Trusts can be revocable or irrevocable, offering flexibility for your plans. For example, if you find yourself involved in a new charitable cause down the road or have grandchildren you want to write into your estate plan, changing your revocable trust is as easy as executing an amendment. This allows your trust to adapt to changes in life’s unforeseen circumstances.
Access to a Wide Range of Assets
Unlike delegated trusts, an advisor friendly trust offers greater flexibility and control for the family. In addition, clients may appoint a protector who makes distribution decisions with trustees while relieving them of fiduciary risk.
Alternative investments are gaining traction because they allow investors to find better returns, diversify portfolios, realize tax benefits, and lock into predictable and passive cash flows. They’re also less volatile than traditional asset classes and are typically less correlated with standard assets.
Nonfinancial specialty assets like farms and timberland offer financial benefits and align with social and environmental values. These unique investment opportunities can add significant value to a client’s estate plan. Also, self-settled trusts offer creditor protection and can be a great solution for those in professions at high risk of lawsuits.

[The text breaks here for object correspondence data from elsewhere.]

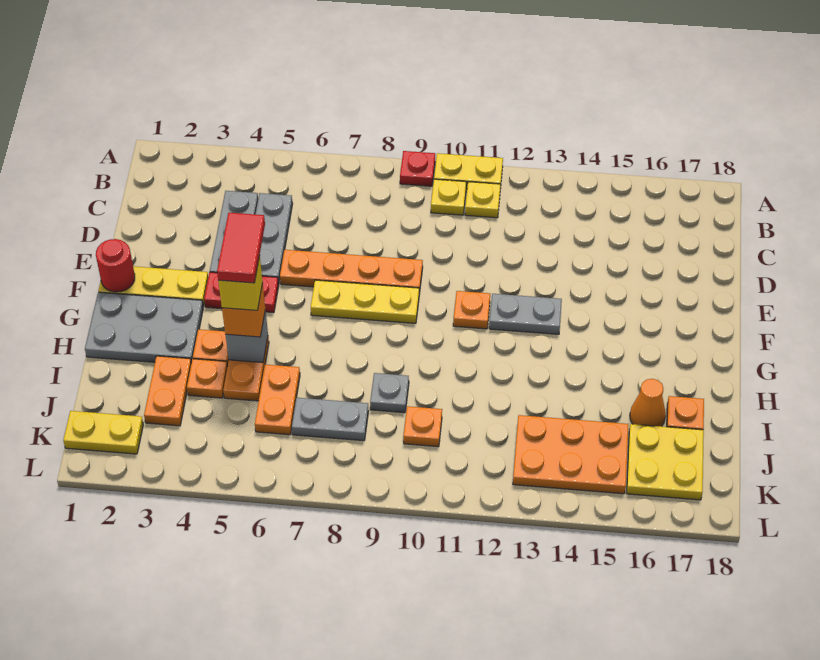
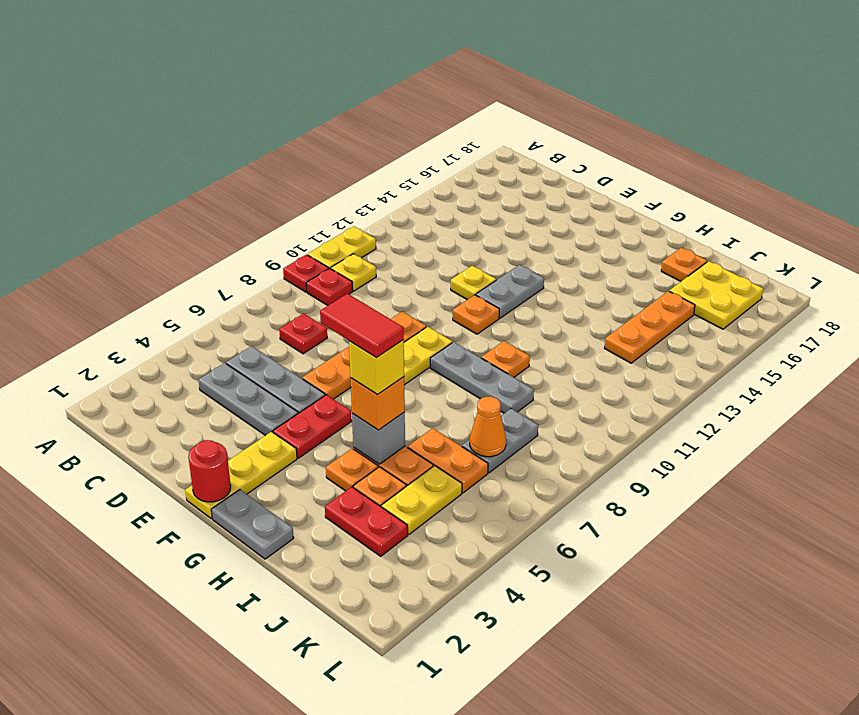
none -> red 1x1 plate [306,268,353,305]
yellow 1x1 plate [465,182,501,218] -> yellow 1x1 plate moved to [451,266,496,300]
none -> red 1x1 plate [279,314,327,354]
grey 2x3 plate [85,292,203,363] -> grey 1x2 plate [211,490,294,559]
orange 1x2 plate [144,356,191,426] -> red 1x2 plate [325,487,408,556]
grey 1x1 plate [370,373,409,413] -> grey 1x3 plate [430,342,534,413]
orange 1x1 cone [630,379,666,426] -> orange 1x1 cone moved to [470,396,506,457]
orange 1x1 plate [403,406,442,447] -> orange 1x1 plate moved to [481,341,530,377]
orange 2x3 plate [513,415,628,494] -> orange 1x3 plate [605,291,695,363]
yellow 1x2 plate [63,411,143,454] -> yellow 1x2 plate moved to [381,466,462,535]

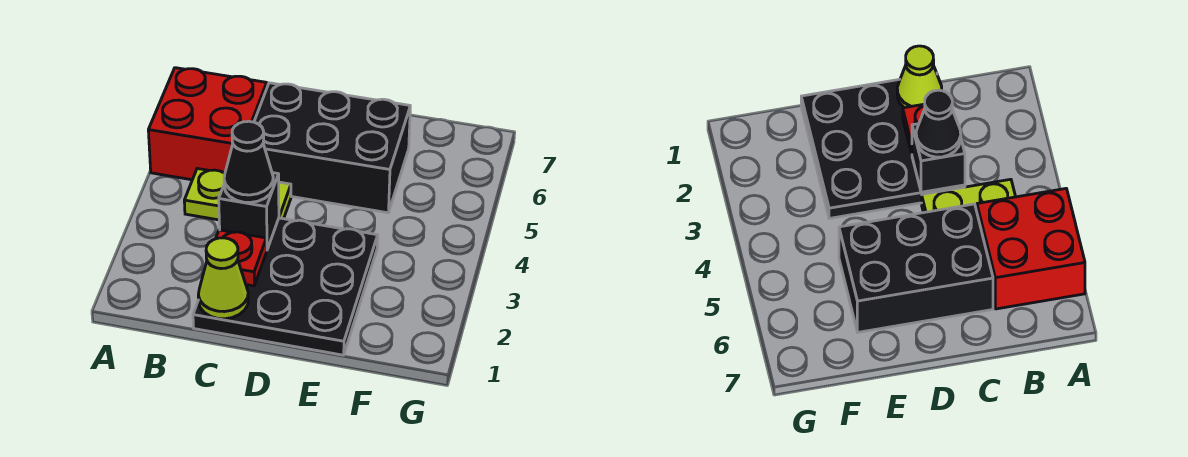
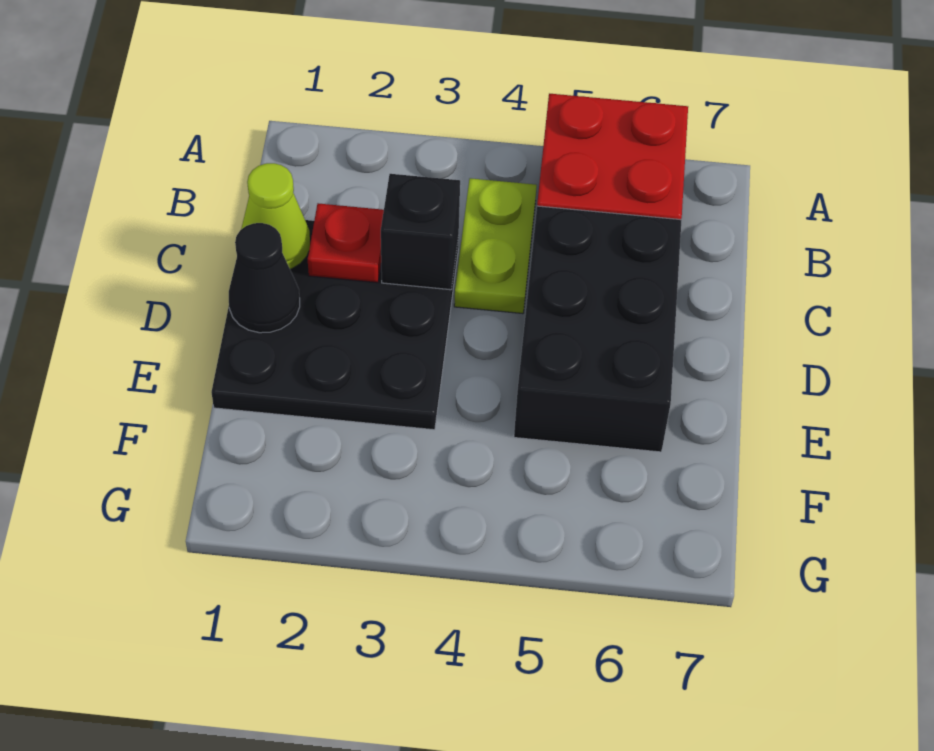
black 1x1 cone [224,121,273,203] -> black 1x1 cone moved to [229,223,300,333]

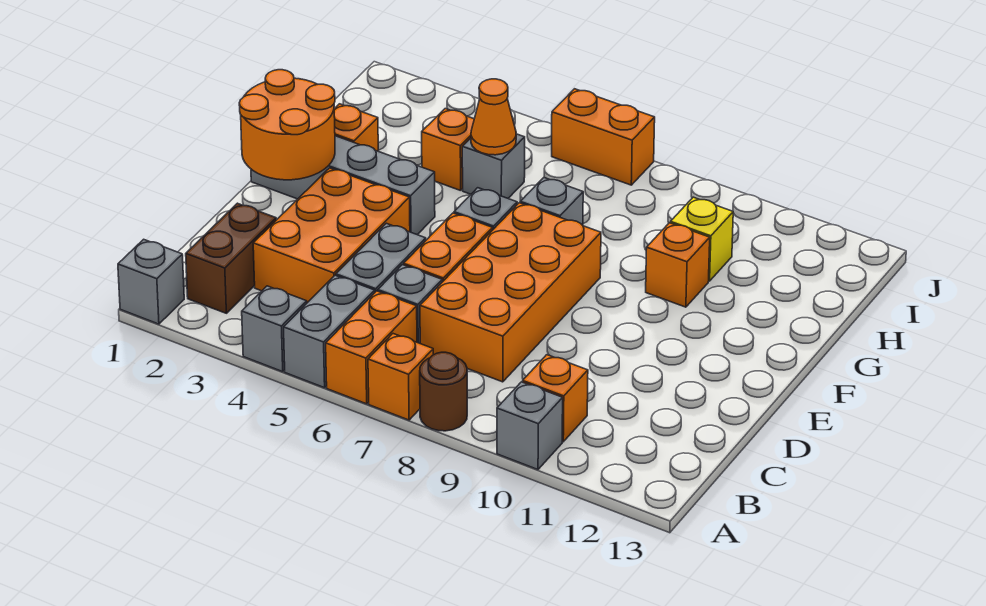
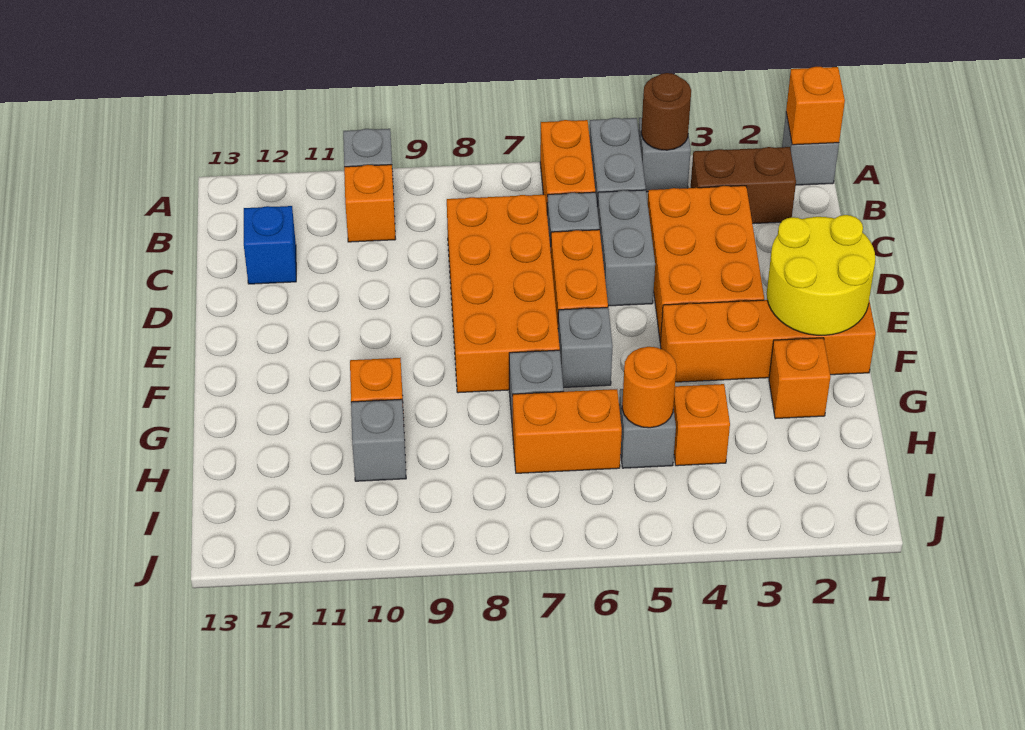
orange 1x1 brick [368,334,433,420] -> orange 1x1 brick moved to [786,67,845,145]
brown 1x1 round brick [420,352,467,431] -> brown 1x1 round brick moved to [641,73,691,150]
brown 1x2 brick [186,203,276,313] -> brown 1x2 brick turned to [691,147,796,224]
none -> blue 1x1 brick [244,206,296,284]
orange 2x2 round brick [239,70,335,180] -> yellow 2x2 round brick [767,215,875,335]
grey 1x4 brick [251,136,435,235] -> orange 1x4 brick [660,300,876,382]
orange 1x1 cone [471,79,516,155] -> orange 1x1 round brick [622,347,676,428]
yellow 1x1 brick [670,197,733,281] -> grey 1x1 brick [351,399,406,481]
orange 1x2 brick [552,89,655,185] -> orange 1x2 brick moved to [513,389,622,473]

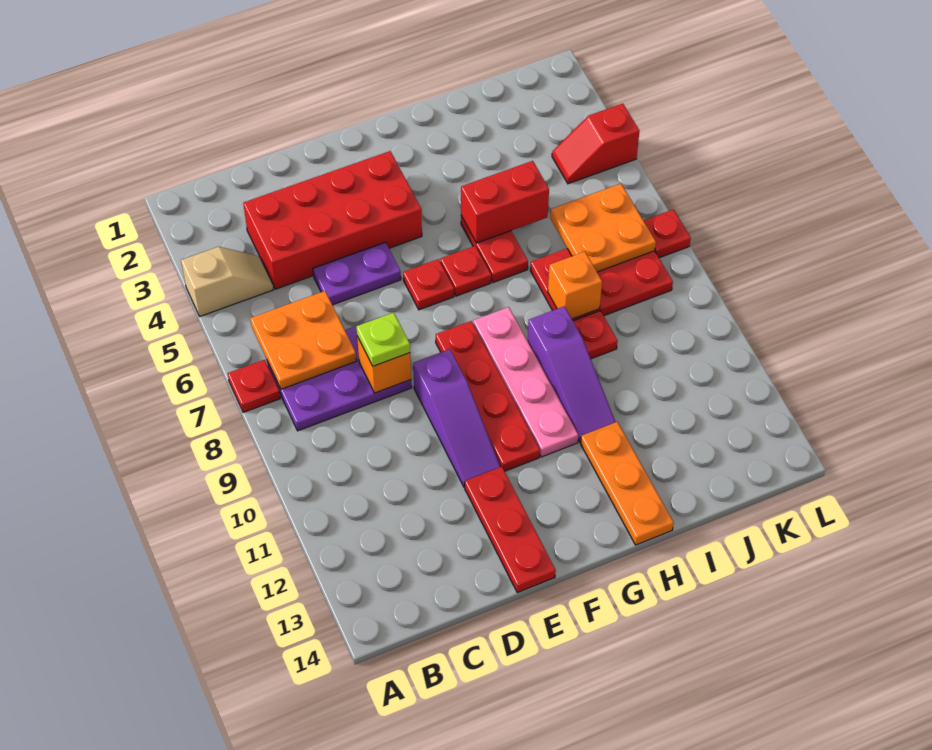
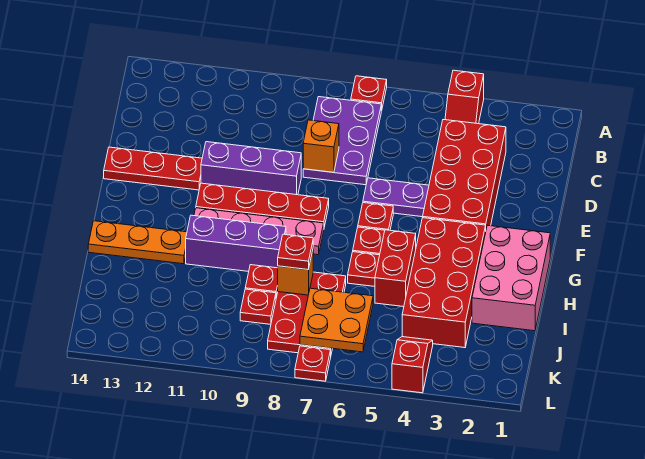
tan 1x2 slope [181,247,274,316] -> red 1x2 slope [445,70,484,124]
orange 2x2 plate [250,291,357,389] -> none
purple 1x2 plate [313,242,401,305] -> purple 1x2 plate turned to [363,178,429,217]
lime 1x1 plate [356,313,410,366] -> none
purple 1x3 slope [413,349,500,487] -> purple 1x3 brick [201,142,301,195]
none -> pink 2x3 brick [472,225,550,331]
none -> red 2x4 brick [402,218,486,348]
purple 1x3 slope [528,306,615,442] -> purple 1x3 brick [186,215,286,271]
none -> red 1x1 plate [278,234,313,270]
none -> red 1x1 plate [240,289,276,324]

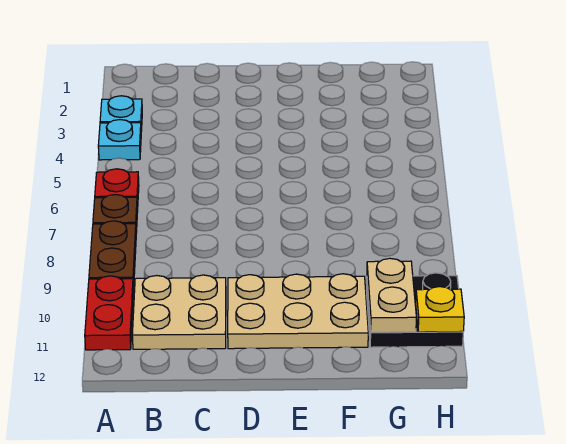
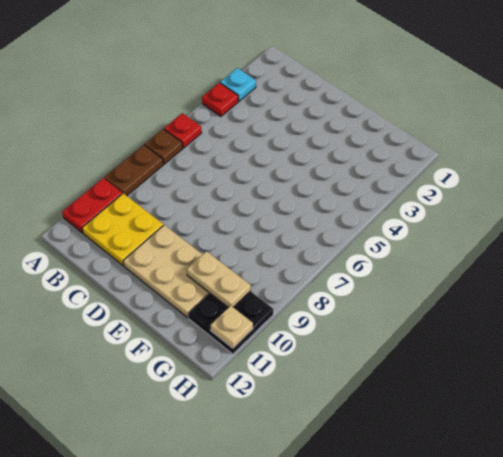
cyan 1x1 plate [98,120,141,160] -> red 1x1 plate [202,83,238,116]
tan 2x2 plate [132,275,226,349] -> yellow 2x2 plate [82,193,163,266]
tan 1x2 plate [367,258,416,332] -> tan 1x2 plate turned to [187,251,251,308]
yellow 1x1 plate [416,287,464,332] -> tan 1x1 plate [210,306,253,348]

Collaboration is essential to creating the best client outcomes in today’s complex world. However, finding the right collaboration tools to meet your business needs can be challenging. Ideally, these tools should be simple and easy to use but also offer the security required for sensitive information.
Advisor-friendly trust companies are non-custodial trustee-only companies that partner with financial advisors instead of competing for assets under management. They recognize that investment management is a service that a client’s trusted financial advisor should provide, and they offer flat trustee fees, separation of duties, and flexible estate planning solutions like directed trusts. Working with an advisor-friendly trust company is more important than ever due to a potential decrease in the estate tax exemption.
Expertise and Resources
Trust protector – oversees essential decisions related to the trust, including changing situs, adding or eliminating trustees, and modifying or revising the trust. The power to make these decisions can rest with one person or a committee. Distribution advisor/committee – instructs trustees on all distributions to beneficiaries, excluding tax-sensitive distributions, and presents a letter of direction to the trustees addressing the investment of trust assets. This power may be vested in one person or a committee.
An expert can save you time and money because they have spent years studying, educating themselves, and working in their discipline. As a result, they can execute tasks faster and understand the business’s bigger picture.
A non-custodial, trustee-only trust company can help you develop new accounts by assisting with account transfers from bank trust departments or RIA custodians, co-producing luncheons and seminars to help recruit, offering integrated technology that shows clients the value of their assets, providing a hotline for client questions; and delivering on the commitment to be an advisor friendly provider.